*** Block opens ***

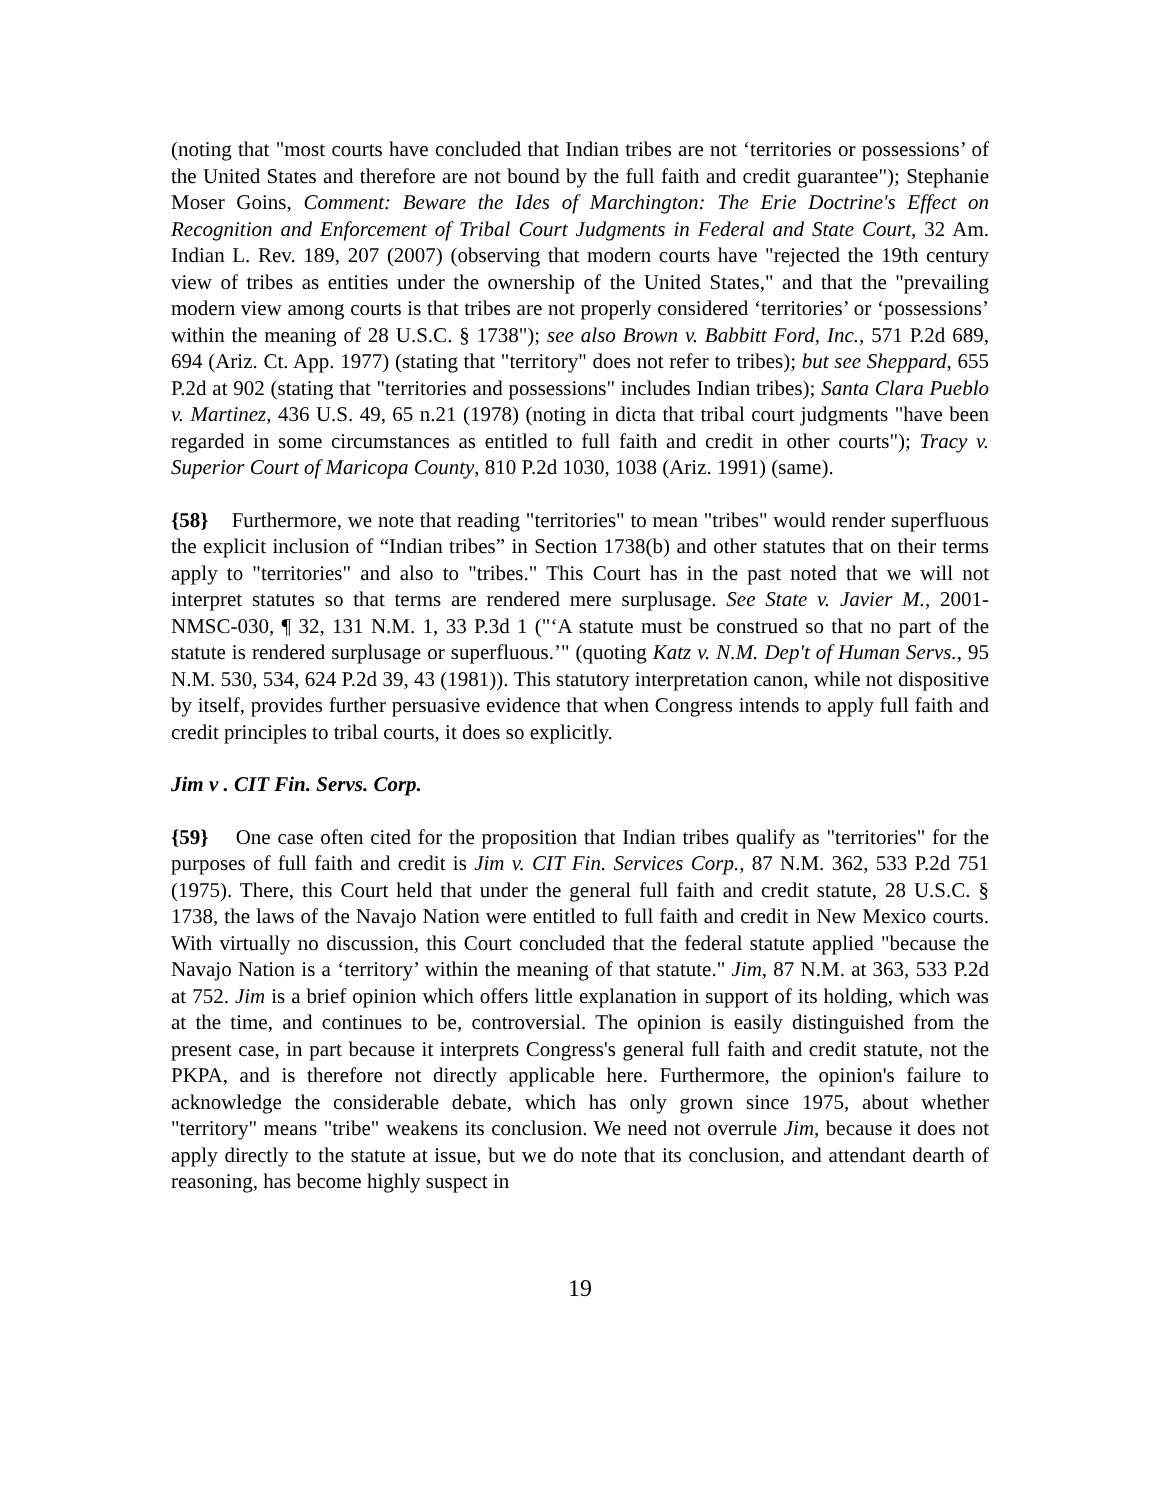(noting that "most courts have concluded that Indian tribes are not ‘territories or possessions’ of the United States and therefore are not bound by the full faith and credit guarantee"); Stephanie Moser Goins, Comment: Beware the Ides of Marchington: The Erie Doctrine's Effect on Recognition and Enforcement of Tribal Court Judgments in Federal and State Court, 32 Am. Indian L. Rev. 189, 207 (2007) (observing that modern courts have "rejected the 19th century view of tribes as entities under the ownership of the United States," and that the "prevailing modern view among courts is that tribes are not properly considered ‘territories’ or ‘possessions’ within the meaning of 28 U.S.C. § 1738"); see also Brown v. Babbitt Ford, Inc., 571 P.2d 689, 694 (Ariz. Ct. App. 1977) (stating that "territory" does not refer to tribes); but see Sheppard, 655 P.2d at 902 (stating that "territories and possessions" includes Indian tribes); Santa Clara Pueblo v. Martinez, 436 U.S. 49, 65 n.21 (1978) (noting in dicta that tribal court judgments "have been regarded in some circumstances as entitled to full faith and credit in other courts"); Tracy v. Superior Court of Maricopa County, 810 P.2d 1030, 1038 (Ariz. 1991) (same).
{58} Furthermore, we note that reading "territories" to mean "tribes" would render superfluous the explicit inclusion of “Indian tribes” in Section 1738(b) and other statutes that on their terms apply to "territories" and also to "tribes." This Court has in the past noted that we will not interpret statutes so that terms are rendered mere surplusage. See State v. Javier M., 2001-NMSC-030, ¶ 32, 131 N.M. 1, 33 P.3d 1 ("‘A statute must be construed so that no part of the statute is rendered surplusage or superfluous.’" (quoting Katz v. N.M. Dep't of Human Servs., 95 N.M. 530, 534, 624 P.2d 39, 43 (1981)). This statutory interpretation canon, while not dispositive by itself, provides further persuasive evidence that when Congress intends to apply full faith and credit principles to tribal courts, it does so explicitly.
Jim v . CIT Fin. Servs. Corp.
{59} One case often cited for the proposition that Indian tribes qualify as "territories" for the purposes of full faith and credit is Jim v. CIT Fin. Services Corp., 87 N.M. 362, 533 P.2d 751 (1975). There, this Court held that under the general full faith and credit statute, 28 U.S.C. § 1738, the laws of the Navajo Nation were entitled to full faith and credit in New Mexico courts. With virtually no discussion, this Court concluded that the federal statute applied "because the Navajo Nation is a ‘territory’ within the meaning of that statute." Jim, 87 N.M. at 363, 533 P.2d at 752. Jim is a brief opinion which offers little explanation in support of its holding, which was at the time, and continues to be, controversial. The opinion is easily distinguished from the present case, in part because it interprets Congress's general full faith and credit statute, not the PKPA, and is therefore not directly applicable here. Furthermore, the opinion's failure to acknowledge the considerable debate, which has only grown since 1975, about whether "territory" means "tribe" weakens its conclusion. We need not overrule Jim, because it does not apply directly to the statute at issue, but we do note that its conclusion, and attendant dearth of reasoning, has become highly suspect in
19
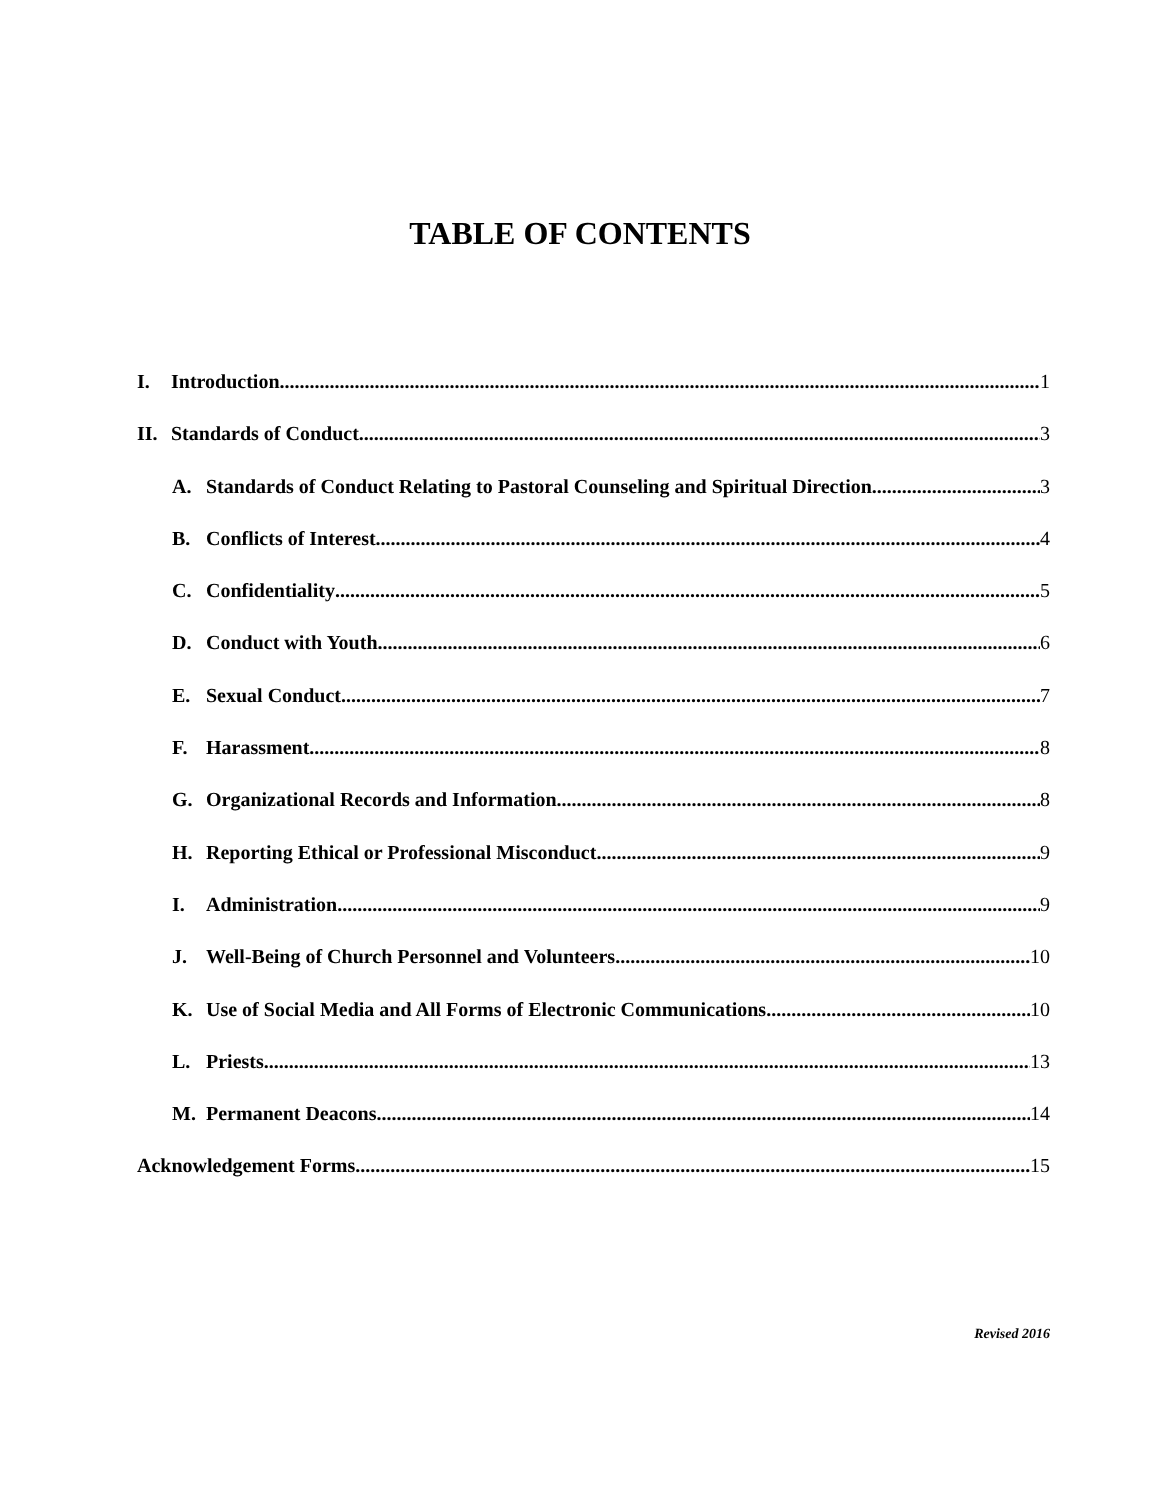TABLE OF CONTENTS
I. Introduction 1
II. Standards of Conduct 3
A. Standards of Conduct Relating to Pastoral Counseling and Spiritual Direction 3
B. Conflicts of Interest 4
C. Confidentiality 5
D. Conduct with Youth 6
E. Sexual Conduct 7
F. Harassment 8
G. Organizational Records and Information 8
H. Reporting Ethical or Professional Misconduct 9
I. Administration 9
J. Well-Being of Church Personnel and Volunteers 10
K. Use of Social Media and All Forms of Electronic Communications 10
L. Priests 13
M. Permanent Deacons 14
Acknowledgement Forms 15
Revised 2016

*** Block closes ***

*Problem to solve*. Beginning from the line that contains "I. Administration 9", give each line again exactly, through the final line of the records.

*Output of the exercise*.
I. Administration 9
J. Well-Being of Church Personnel and Volunteers 10
K. Use of Social Media and All Forms of Electronic Communications 10
L. Priests 13
M. Permanent Deacons 14
Acknowledgement Forms 15
Revised 2016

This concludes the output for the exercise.